LAVORO RICHIESTO:
Prosegui la recensione dello spettacolo «Occhi felici», riprendendo subito dopo l'ultima frase riportata.

ESTRATTO DELLA FONTE:
* * * *
Occhi felici Occhi felici Regia Giorgio Marini

di Ingeborg Bachman
regia: Giorgio Marini
con Anna Paola Vellaccio, Elisabetta Piccolomini, Emanuele C.Viterbi
disegno luci: Vincenzo Raponi
Roma, Teatro India dal 28 marzo al 1 aprile 2007

Il Giornale, 10 aprile 2007
Il Manifesto, 1 aprile 2007
Corriere della Sera, 1 aprile 2007
La Repubblica, 2 aprile 2007
Miranda cambia occhiali per non vedere il male

Occhi felici di Ingeborg Bachmann, in scena al Teatro Florian di Pescara fino al 15 aprile e poi in tournée, è uno spettacolo che rifiuta la routine sempre più presente sui nostri palcoscenici. Esso segna il ritorno alla prosa di un maestro della regia di sperimentazione come Giorgio Marini, che ci aveva dato negli anni Sessanta-Ottanta spettacoli di grande originalità. Come non ricordare Doppio sogno di Schnitzler? Marini si è dedicato negli ultimi quindici anni al teatro lirico, dove si è imposto con le sue regie rigorose e insieme innovative.
Un elemento di interesse di questo spettacolo è il fatto che Occhi felici è la prima parte di un progetto triennale del Teatro Stabile d’Innovazione Florian dedicato al tema del doppio e dell’ombra, intrigante e ricco di prospettive. Occhi felici, scritto dall’austriaca Ingeborg Bachmann nel 1972, un anno prima della sua precoce scomparsa, è un racconto morale, centrato non soltanto sul rapporto fra Miranda e l’amica Stasi, che prenderà il suo posto nel cuore dell'amato Josef, ma anche e soprattutto sulla circostanza che Miranda è miope e astigmatica insieme. Ha bisogno, quindi, di cambiare continuamente gli occhiali. Questi occhi «che non vedono» sono «felici», come sottolinea il titolo, perché permettono a Miranda una percezione della realtà assai più sottile e penetrante. La Bachmann gioca tutto il racconto su una scrittura asettica, illuminata però da una sottile simbologia e dove prevale il monologo interiore.
* * * *
SEZIONE DATI:
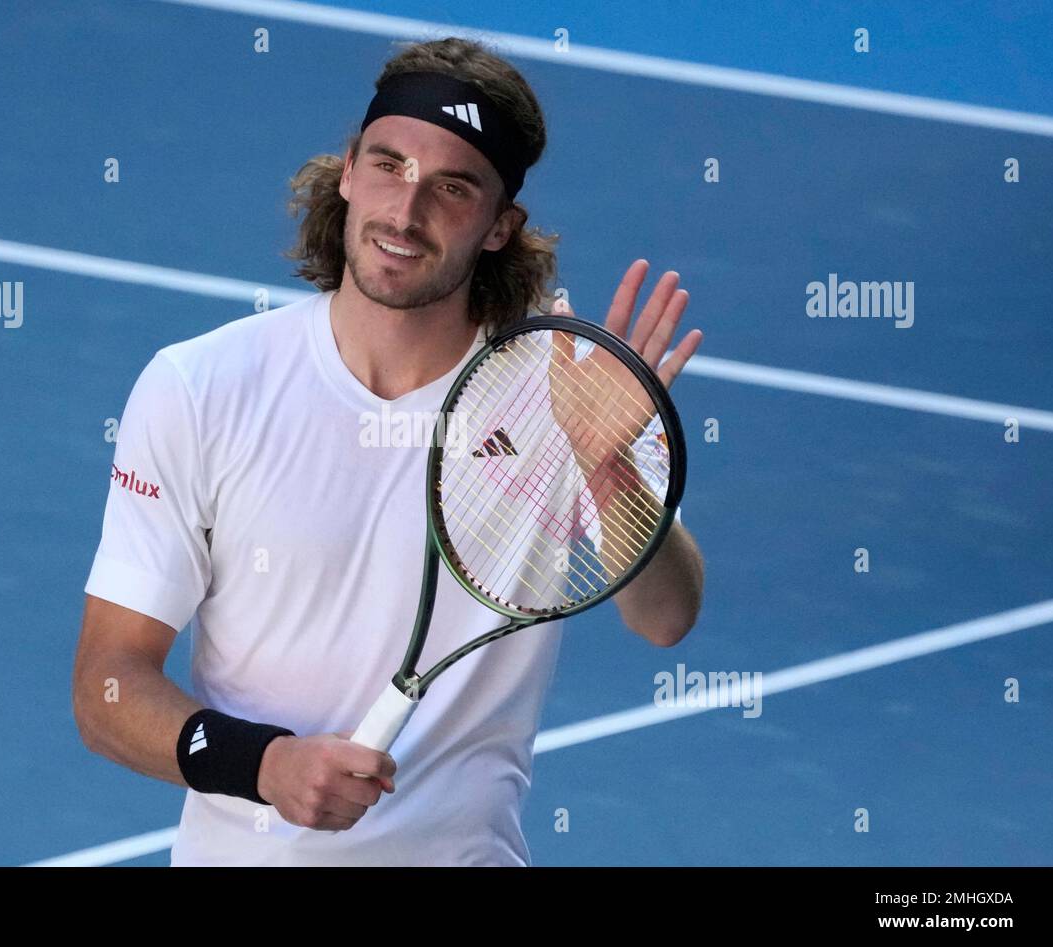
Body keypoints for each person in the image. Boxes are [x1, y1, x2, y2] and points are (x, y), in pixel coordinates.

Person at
* * * *
ESITO DEL COMPITO:
È facile immaginare la difficoltà di teatralizzare un testo che è quanto di più letterario si possa immaginare. Giorgio Marini ci riesce alla perfezione con il suo talento visivo e con il suo senso musicale delle battute. Il tema del doppio, con Miranda e Stasi che sono l’una l’immagine dell’altra, è risolto dal regista in una partitura coreografica e visiva che ha un rigore quasi scientifico e che avvicina il teatro al cinema. Per di più la vicenda di Miranda, Stasi e Josef si svolge in un buio screziato da ben 170 cambi di luce, creati magicamente da Vincenzo Raponi. Anna Paola Vellaccio è una Miranda ideale fisicamente e psicologicamente, Elisabetta Piccolomini una Stasi di nitido disegno, Emanuele Carucci Viterbi uno Josef imprevedibile con la sua immagine da uomo medio.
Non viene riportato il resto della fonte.